*About this task:* Repeat the lines of the records word for word, starting at the first line and ending at the line that contains "Kaffee-Konzerte 2012". Include both of those lines.

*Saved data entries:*

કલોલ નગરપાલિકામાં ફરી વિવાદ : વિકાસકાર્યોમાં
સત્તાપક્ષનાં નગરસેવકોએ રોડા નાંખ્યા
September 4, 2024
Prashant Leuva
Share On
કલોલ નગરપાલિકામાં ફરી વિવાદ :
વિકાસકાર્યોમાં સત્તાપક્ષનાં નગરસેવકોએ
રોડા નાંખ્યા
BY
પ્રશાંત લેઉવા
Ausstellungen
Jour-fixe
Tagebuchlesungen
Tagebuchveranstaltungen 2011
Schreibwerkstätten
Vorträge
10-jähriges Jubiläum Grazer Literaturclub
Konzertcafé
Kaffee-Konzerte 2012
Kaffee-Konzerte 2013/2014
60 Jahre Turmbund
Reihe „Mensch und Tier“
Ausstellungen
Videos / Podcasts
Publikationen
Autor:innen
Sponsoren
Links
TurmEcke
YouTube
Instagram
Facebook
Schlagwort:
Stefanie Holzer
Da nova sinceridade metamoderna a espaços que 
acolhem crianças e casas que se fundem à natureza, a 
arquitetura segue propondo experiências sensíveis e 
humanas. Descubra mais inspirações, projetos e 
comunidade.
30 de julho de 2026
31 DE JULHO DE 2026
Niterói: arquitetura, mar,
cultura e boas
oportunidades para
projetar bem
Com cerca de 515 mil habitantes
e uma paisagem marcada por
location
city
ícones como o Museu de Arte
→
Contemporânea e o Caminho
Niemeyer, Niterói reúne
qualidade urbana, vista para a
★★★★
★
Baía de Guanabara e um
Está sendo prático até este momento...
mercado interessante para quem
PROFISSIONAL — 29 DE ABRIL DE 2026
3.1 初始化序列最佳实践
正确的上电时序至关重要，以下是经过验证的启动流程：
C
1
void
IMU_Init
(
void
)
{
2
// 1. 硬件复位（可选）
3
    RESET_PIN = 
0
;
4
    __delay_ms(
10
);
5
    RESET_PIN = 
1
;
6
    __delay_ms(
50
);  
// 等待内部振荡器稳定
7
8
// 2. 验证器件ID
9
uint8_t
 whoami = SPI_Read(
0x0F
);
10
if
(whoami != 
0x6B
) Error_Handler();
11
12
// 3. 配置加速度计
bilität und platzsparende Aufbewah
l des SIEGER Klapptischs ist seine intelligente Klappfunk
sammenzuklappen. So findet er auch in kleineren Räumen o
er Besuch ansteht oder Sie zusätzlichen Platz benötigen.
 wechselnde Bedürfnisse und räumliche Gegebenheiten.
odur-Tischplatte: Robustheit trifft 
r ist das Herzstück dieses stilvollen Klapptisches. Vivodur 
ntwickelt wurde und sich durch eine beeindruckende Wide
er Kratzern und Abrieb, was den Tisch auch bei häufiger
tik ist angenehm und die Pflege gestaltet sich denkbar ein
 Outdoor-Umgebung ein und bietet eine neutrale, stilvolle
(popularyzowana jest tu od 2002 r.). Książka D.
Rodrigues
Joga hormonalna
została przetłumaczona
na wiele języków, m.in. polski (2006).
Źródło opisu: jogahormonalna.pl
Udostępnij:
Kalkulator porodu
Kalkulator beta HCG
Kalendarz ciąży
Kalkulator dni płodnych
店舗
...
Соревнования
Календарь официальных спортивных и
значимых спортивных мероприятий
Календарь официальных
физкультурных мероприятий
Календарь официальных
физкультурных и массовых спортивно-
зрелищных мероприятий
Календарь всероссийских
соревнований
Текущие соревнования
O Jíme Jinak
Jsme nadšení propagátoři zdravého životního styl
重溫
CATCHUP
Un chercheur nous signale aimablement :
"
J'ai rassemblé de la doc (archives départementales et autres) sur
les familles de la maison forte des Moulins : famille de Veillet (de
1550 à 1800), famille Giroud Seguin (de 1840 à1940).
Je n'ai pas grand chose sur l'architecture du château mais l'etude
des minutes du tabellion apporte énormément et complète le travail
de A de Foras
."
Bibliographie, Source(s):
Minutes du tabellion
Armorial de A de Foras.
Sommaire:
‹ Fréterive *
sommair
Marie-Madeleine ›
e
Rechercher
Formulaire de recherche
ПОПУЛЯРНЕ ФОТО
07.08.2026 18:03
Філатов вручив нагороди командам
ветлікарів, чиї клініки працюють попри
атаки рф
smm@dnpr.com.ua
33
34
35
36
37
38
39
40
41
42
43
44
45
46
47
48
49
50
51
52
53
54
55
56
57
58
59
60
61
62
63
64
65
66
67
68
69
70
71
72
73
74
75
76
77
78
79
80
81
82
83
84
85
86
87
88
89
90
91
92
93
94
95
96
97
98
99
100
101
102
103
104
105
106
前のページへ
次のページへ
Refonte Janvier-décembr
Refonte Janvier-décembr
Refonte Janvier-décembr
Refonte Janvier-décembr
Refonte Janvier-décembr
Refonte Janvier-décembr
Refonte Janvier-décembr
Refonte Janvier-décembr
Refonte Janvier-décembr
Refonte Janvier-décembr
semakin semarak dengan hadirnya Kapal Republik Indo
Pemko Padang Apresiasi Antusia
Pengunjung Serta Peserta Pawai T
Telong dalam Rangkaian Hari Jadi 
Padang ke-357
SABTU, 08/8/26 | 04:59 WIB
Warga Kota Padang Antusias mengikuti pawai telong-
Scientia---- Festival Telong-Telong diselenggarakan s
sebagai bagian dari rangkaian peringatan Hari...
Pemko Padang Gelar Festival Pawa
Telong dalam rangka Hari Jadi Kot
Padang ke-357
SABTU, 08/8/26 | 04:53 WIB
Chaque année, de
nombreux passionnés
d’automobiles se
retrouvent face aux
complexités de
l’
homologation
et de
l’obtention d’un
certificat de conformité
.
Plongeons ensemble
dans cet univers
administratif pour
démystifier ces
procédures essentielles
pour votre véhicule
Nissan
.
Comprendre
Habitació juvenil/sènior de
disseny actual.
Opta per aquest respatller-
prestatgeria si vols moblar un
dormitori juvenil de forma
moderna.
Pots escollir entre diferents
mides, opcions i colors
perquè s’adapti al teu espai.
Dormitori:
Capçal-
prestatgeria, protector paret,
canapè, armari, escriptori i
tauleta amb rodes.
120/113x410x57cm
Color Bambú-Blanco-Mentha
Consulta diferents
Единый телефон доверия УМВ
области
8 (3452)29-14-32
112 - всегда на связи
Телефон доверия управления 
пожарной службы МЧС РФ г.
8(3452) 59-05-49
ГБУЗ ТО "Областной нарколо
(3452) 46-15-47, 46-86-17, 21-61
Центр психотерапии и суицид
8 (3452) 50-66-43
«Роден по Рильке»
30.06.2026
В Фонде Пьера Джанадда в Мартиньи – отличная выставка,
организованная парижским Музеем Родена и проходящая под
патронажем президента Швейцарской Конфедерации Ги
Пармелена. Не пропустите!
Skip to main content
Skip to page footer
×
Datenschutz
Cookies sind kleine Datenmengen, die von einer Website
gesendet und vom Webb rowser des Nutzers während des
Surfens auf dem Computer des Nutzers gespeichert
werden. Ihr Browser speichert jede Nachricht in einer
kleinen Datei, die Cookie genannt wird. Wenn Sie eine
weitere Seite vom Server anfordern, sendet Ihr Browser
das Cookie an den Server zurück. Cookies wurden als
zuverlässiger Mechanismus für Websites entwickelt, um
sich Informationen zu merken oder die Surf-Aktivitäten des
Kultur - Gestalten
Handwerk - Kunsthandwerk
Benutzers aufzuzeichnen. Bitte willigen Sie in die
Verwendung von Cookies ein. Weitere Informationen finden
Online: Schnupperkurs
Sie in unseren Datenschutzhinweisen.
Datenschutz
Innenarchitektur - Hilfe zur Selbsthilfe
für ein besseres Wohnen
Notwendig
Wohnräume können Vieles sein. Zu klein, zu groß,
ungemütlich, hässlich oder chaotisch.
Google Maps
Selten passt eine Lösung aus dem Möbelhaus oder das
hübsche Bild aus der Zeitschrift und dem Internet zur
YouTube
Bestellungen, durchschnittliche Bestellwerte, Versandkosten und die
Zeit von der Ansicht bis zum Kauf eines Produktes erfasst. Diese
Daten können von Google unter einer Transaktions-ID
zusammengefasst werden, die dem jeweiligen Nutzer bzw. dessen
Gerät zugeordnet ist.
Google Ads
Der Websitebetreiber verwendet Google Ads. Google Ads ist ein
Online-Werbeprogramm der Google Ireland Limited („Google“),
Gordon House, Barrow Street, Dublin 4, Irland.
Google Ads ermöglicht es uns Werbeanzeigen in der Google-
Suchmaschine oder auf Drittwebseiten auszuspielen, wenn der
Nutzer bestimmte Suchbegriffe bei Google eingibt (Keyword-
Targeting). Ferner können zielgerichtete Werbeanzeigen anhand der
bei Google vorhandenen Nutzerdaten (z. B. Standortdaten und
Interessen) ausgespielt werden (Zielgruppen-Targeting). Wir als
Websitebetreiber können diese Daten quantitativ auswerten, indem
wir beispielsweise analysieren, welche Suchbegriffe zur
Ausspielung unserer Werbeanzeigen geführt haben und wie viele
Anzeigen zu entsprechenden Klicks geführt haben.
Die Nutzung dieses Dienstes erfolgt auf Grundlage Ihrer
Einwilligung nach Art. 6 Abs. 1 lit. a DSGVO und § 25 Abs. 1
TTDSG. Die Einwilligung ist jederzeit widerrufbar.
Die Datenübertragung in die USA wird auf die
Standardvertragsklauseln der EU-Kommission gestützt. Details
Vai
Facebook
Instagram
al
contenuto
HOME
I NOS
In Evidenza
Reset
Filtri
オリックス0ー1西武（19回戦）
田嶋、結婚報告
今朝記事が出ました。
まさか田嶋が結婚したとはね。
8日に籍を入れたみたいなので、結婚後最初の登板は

*Response:*
કલોલ નગરપાલિકામાં ફરી વિવાદ : વિકાસકાર્યોમાં
સત્તાપક્ષનાં નગરસેવકોએ રોડા નાંખ્યા
September 4, 2024
Prashant Leuva
Share On
કલોલ નગરપાલિકામાં ફરી વિવાદ :
વિકાસકાર્યોમાં સત્તાપક્ષનાં નગરસેવકોએ
રોડા નાંખ્યા
BY
પ્રશાંત લેઉવા
Ausstellungen
Jour-fixe
Tagebuchlesungen
Tagebuchveranstaltungen 2011
Schreibwerkstätten
Vorträge
10-jähriges Jubiläum Grazer Literaturclub
Konzertcafé
Kaffee-Konzerte 2012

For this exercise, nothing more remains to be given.